Sometimes clouds obscure part of the mountain ...

Sometimes clouds obscure part of the mountain ...

Bright, aware minds do not let anything pass by without running it through a sieve to see what is going to come out of it. ‘I want to do something with this, or I don’t want to do something with this’ is the analytical process that begins immediately. The result of the process is called choice which is your will. If you refuse to go through the process of such analysis, you are not exercising your will. Gregge Tiffen (The Language of a Mystic: Awareness; July, 2009)

Like the hammer, a tool that can be used to repair or to build as well as to injure or to destroy, agitation has both a light side and a dark. 

As one who likes to stir things up, I tend to focus on the positive. After all, the agitation of a washing machine moves the water, detergent and clothes around to clean them.  And, what social change has ever been gained that didn’t start with political activists agitating others into action?

This week I’ve found myself feeling the dark side of agitation: irritated and restless.  Luke might just share that he’s found me a little testy and on edge on those rare occasions when he didn’t respond quickly when called.  Some might call it ‘cranky’.  You likely know what I mean. Perhaps you even find yourself visiting this mood from time to time.

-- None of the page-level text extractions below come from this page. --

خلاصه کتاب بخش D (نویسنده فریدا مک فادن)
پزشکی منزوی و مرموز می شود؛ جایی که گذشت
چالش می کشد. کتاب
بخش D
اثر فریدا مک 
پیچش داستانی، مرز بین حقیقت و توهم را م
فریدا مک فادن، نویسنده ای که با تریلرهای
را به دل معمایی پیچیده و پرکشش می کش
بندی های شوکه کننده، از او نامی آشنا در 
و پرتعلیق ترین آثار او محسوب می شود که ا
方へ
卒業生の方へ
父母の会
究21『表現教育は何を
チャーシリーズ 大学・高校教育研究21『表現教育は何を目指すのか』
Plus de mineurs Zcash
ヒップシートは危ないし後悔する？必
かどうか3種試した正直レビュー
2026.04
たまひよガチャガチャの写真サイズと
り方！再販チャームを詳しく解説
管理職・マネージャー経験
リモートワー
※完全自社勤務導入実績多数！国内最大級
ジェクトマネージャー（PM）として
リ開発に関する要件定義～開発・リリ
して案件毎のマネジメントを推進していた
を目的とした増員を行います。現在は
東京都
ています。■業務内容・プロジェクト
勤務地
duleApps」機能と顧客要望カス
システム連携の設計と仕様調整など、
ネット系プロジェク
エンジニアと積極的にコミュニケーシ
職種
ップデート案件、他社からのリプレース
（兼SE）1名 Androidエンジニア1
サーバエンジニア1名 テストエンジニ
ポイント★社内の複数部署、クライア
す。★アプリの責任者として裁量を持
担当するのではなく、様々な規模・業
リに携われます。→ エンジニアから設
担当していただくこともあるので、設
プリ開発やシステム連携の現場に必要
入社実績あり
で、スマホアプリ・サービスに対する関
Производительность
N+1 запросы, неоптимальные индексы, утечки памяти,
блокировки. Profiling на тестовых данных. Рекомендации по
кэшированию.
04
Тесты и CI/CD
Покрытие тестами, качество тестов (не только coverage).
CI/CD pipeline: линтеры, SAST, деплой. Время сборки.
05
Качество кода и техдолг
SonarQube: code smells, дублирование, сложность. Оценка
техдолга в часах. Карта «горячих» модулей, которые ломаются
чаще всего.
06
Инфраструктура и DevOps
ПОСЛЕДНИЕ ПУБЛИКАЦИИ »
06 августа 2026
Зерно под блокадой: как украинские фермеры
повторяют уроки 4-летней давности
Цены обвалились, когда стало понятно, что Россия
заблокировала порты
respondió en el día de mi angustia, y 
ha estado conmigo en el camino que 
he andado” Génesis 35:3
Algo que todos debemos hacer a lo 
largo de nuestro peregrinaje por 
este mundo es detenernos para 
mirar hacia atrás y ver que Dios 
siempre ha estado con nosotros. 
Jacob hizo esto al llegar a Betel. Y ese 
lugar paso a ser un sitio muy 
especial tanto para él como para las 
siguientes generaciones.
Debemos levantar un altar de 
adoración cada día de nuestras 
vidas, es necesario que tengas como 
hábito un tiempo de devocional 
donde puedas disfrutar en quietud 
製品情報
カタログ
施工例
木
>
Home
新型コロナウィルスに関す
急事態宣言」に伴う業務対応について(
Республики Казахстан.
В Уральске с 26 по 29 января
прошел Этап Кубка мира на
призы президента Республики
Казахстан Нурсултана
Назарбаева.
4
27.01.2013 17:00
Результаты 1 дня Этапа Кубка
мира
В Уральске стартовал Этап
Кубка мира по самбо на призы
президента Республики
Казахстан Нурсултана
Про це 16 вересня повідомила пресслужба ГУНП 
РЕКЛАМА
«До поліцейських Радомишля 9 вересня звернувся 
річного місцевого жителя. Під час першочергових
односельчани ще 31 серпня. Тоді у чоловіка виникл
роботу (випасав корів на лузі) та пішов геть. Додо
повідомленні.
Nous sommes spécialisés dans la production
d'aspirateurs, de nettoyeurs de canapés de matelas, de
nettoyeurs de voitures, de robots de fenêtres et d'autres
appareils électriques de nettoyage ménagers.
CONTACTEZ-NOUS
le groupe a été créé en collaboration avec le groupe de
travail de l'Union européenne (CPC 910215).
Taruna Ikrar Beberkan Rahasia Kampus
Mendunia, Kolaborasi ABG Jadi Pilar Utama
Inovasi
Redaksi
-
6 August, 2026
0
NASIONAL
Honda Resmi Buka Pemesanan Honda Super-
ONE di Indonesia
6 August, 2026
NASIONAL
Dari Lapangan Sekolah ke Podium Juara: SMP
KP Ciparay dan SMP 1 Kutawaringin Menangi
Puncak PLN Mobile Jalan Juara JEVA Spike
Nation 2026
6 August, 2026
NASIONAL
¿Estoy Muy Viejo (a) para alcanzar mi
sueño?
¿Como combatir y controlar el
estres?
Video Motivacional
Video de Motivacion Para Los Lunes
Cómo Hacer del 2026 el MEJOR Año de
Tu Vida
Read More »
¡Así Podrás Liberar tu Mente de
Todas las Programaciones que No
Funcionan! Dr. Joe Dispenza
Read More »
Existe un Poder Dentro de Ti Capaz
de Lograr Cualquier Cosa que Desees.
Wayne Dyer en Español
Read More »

One of my first thoughts was ‘I shouldn’t be feeling this way.’  Oops!  Let’s not make it worse by pronouncing blame and guilt.  I was beginning to exercise my will. I don’t like feeling this way. And, I surely don’t like my behavior, but rather than push it aside, I decided to take a peek at what might be at the root of this edition if my agitation. I want to do something with this!

It took only a little reflection to find quite a list of things that I’d treated as either ‘no big deal’ or issues that I have no control over.  I’d piled them up with no awareness, ignoring the process of making choices, of exercising my will.  I was moving through the day with little awareness, and I’d been doing so for longer than I’d like to admit.  I’d allowed worry to replace conscious choice. Agitation had replaced the simple joy of moving through life one sacred moment at a time.

My agitation woke me up to unconscious choices that I’d made not exercising my will. From there I’m able to choose differently and to step back into the joy that is life, moment by moment, choice by choice.  To paraphrase Gregge Tiffen: If will is the means by which consciousness exercises itself, be sure that you’re getting enough exercise! 

  Then, the mountain (and life!) becomes crystal clear.

Then, the mountain (and life!) becomes crystal clear.